(Problem to work on) Put every line of the data below into a numbered list, and skip any blank lines.

(Entries)
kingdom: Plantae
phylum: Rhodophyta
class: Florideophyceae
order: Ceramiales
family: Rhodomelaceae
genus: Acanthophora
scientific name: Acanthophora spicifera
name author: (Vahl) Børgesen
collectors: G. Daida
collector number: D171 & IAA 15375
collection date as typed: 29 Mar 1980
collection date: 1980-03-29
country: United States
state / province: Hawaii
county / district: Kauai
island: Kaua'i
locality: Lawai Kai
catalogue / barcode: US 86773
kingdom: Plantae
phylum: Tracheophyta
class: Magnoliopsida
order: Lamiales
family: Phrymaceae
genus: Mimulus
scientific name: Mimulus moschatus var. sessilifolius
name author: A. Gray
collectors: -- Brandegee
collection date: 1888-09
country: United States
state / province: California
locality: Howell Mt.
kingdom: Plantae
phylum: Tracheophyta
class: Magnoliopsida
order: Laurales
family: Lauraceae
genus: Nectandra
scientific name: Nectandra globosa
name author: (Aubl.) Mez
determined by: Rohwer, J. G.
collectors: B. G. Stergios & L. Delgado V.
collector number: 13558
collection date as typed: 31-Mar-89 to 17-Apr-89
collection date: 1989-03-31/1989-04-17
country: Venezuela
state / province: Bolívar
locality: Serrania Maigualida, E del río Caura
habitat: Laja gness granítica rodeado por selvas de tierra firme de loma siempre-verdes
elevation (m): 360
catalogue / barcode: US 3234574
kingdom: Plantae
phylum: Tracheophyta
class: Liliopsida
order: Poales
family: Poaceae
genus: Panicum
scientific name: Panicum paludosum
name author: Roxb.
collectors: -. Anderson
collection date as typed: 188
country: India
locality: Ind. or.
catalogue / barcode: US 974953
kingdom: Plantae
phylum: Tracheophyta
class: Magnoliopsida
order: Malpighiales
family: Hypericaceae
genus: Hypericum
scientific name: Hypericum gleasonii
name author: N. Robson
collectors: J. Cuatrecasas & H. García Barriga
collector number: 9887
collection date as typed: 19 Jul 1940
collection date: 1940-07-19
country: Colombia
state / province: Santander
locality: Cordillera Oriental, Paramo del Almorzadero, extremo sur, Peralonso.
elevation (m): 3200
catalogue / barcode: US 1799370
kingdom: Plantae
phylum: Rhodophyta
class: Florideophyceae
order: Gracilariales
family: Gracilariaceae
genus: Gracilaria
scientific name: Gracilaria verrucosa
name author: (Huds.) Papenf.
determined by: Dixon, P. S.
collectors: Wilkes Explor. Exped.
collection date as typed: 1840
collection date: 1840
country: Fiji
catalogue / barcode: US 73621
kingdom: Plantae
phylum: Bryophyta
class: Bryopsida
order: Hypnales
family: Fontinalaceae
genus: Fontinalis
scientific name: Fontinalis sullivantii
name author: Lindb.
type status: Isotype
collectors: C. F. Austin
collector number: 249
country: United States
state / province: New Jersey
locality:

(Solution for this task)
1. kingdom: Plantae
2. phylum: Rhodophyta
3. class: Florideophyceae
4. order: Ceramiales
5. family: Rhodomelaceae
6. genus: Acanthophora
7. scientific name: Acanthophora spicifera
8. name author: (Vahl) Børgesen
9. collectors: G. Daida
10. collector number: D171 & IAA 15375
11. collection date as typed: 29 Mar 1980
12. collection date: 1980-03-29
13. country: United States
14. state / province: Hawaii
15. county / district: Kauai
16. island: Kaua'i
17. locality: Lawai Kai
18. catalogue / barcode: US 86773
19. kingdom: Plantae
20. phylum: Tracheophyta
21. class: Magnoliopsida
22. order: Lamiales
23. family: Phrymaceae
24. genus: Mimulus
25. scientific name: Mimulus moschatus var. sessilifolius
26. name author: A. Gray
27. collectors: -- Brandegee
28. collection date: 1888-09
29. country: United States
30. state / province: California
31. locality: Howell Mt.
32. kingdom: Plantae
33. phylum: Tracheophyta
34. class: Magnoliopsida
35. order: Laurales
36. family: Lauraceae
37. genus: Nectandra
38. scientific name: Nectandra globosa
39. name author: (Aubl.) Mez
40. determined by: Rohwer, J. G.
41. collectors: B. G. Stergios & L. Delgado V.
42. collector number: 13558
43. collection date as typed: 31-Mar-89 to 17-Apr-89
44. collection date: 1989-03-31/1989-04-17
45. country: Venezuela
46. state / province: Bolívar
47. locality: Serrania Maigualida, E del río Caura
48. habitat: Laja gness granítica rodeado por selvas de tierra firme de loma siempre-verdes
49. elevation (m): 360
50. catalogue / barcode: US 3234574
51. kingdom: Plantae
52. phylum: Tracheophyta
53. class: Liliopsida
54. order: Poales
55. family: Poaceae
56. genus: Panicum
57. scientific name: Panicum paludosum
58. name author: Roxb.
59. collectors: -. Anderson
60. collection date as typed: 188
61. country: India
62. locality: Ind. or.
63. catalogue / barcode: US 974953
64. kingdom: Plantae
65. phylum: Tracheophyta
66. class: Magnoliopsida
67. order: Malpighiales
68. family: Hypericaceae
69. genus: Hypericum
70. scientific name: Hypericum gleasonii
71. name author: N. Robson
72. collectors: J. Cuatrecasas & H. García Barriga
73. collector number: 9887
74. collection date as typed: 19 Jul 1940
75. collection date: 1940-07-19
76. country: Colombia
77. state / province: Santander
78. locality: Cordillera Oriental, Paramo del Almorzadero, extremo sur, Peralonso.
79. elevation (m): 3200
80. catalogue / barcode: US 1799370
81. kingdom: Plantae
82. phylum: Rhodophyta
83. class: Florideophyceae
84. order: Gracilariales
85. family: Gracilariaceae
86. genus: Gracilaria
87. scientific name: Gracilaria verrucosa
88. name author: (Huds.) Papenf.
89. determined by: Dixon, P. S.
90. collectors: Wilkes Explor. Exped.
91. collection date as typed: 1840
92. collection date: 1840
93. country: Fiji
94. catalogue / barcode: US 73621
95. kingdom: Plantae
96. phylum: Bryophyta
97. class: Bryopsida
98. order: Hypnales
99. family: Fontinalaceae
100. genus: Fontinalis
101. scientific name: Fontinalis sullivantii
102. name author: Lindb.
103. type status: Isotype
104. collectors: C. F. Austin
105. collector number: 249
106. country: United States
107. state / province: New Jersey
108. locality:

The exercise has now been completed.